_What you will do_
Pick the lines holding the string "Напиток" out of the records and copy them.

_Data for review_
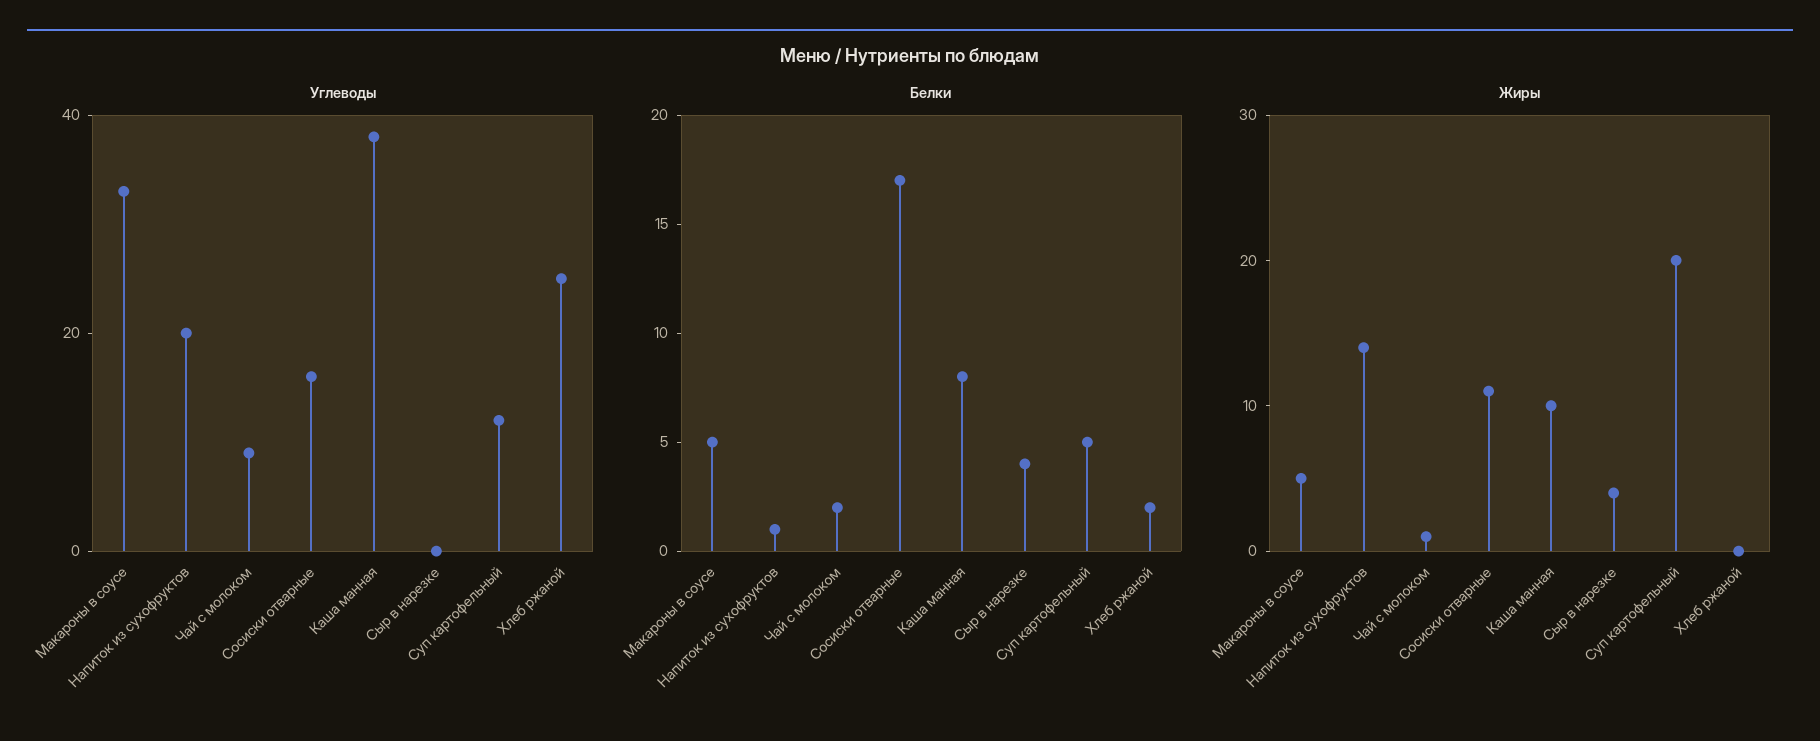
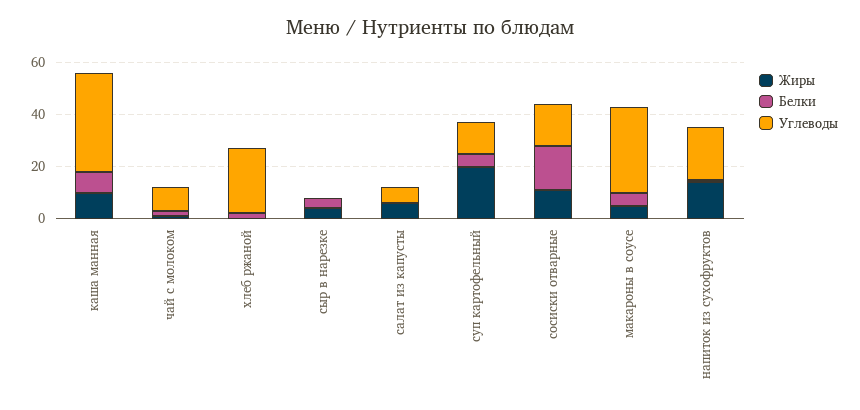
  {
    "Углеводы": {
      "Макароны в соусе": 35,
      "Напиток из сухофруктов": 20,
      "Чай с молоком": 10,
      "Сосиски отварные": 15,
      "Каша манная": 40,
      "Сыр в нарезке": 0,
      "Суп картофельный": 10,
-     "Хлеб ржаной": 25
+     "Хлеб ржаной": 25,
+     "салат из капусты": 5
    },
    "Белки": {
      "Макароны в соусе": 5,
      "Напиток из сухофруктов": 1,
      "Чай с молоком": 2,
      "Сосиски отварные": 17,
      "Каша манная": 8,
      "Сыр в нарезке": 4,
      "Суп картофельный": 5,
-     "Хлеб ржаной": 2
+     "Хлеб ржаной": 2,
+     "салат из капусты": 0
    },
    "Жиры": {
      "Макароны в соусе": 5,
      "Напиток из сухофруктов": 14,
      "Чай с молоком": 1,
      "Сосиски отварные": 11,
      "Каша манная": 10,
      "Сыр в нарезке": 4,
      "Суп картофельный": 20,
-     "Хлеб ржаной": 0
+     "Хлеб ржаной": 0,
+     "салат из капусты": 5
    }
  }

---

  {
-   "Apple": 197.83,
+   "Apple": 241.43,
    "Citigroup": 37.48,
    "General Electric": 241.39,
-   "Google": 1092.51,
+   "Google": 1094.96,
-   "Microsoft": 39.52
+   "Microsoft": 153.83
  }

_Result_
      "Напиток из сухофруктов": 20,
      "Напиток из сухофруктов": 1,
      "Напиток из сухофруктов": 14,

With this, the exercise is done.